Holly already has friends, Denise (Lisa Kudrow) and Sharon (Gina Gershon); and Sharon's husband, John
(James Marsters), who was Gerry's partner in a limo business. She also has a sister,
Ciara (Nellie McKay), who's just come back from Australia.
It's a great support system but Holly ignores them and shuts herself up in her
apartment until the women show up to bring her a 30th birthday party. Just then
a cake arrives - from Gerry! - with a tape explaining that he's planned some
things in advance to help her, and the first of a series of letters from him
will be arriving the next day.
The letter arrives on schedule, followed by several more. Gerry, who died at
35, must have started planning all this when he was four! The letters all bring
back memories for Holly - flashbacks for us - of their time together. They also
instruct Holly to do things like go out and sing karaoke, get rid of Gerry's
stuff and take Denise and Sharon (Ciara disappears from the movie at this
point, except to sing the title song on the soundtrack near the end - and
that's McKay, not the other Ciara) to Ireland on vacation. If he could afford
that they should have been able to afford a bigger apartment.
In Ireland
Holly reconciles with Gerry's parents, who have always resented her for
stealing their son, and meets a burly but attractive Irishman named William
(Jeffrey Dean Morgan), who is singing a song Gerry sang. (The soundtrack is a
mix of soft rock and drunken Irish ballads.)
Back in the States Daniel continues "flirting in good faith" while we wait for
Gerry to give Holly the go-ahead. And why don't her girlfriends, who are always
pushing her on strangers, encourage a relationship with Daniel? It stretches on
and on (this is not a story that should take over two hours to tell), with
Gerry appearing to Holly in fantasies when he's not with her in flashbacks or
reading letters to her in voiceover.
In the early stages of her grief, when she doesn't leave her apartment, Holly
watches a lot of old Warner Bros. movies. (Expect them to be packaged in a DVD
box set, "Holly's Hollywood Favorites," if this movie's a hit.) At one point
she asks, "Why can't I be Bette Davis?"
Well, Hilary, for most of her career Bette Davis had a studio choosing the
pictures she would make. They didn't always choose wisely, but they did better
than you've done on your own.
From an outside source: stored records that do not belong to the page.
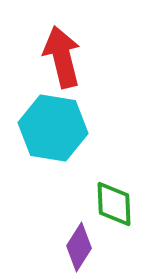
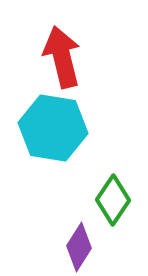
green diamond: moved 1 px left, 4 px up; rotated 36 degrees clockwise
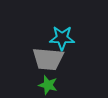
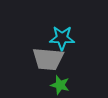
green star: moved 12 px right
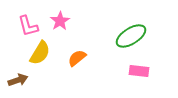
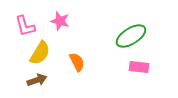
pink star: rotated 24 degrees counterclockwise
pink L-shape: moved 3 px left
orange semicircle: moved 4 px down; rotated 102 degrees clockwise
pink rectangle: moved 4 px up
brown arrow: moved 19 px right
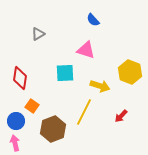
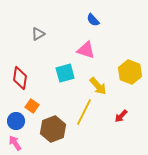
cyan square: rotated 12 degrees counterclockwise
yellow arrow: moved 2 px left; rotated 30 degrees clockwise
pink arrow: rotated 21 degrees counterclockwise
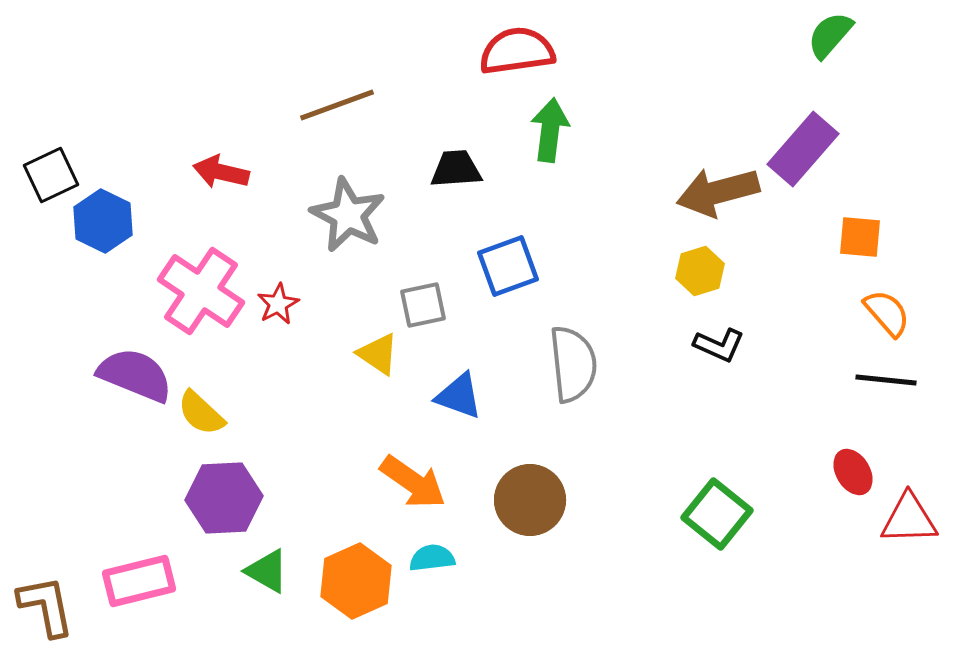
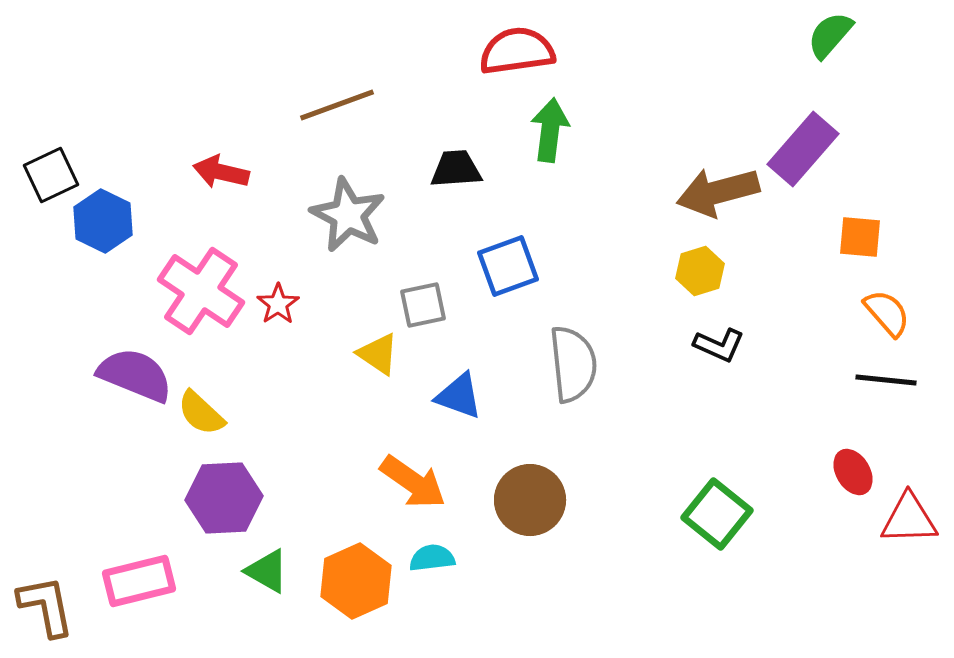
red star: rotated 6 degrees counterclockwise
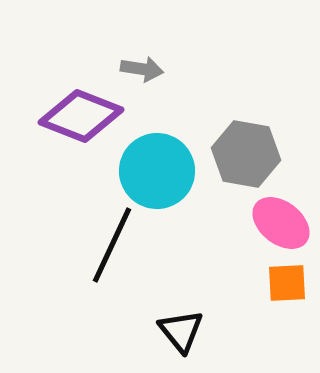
Aside from your two Oscar roles (and Bette never
played a transsexual or a boxer) most of your films have been pretty mediocre.
As for Butler,
he's a decent actor but not someone I'd miss if he never made another movie.
Bates isn't at her best here but Connick, Kudrow and Gershon make their moments
onscreen more pleasant than the rest of the picture.
Some movies are painfully romantic. "P.S. I Love You" is romantically painful.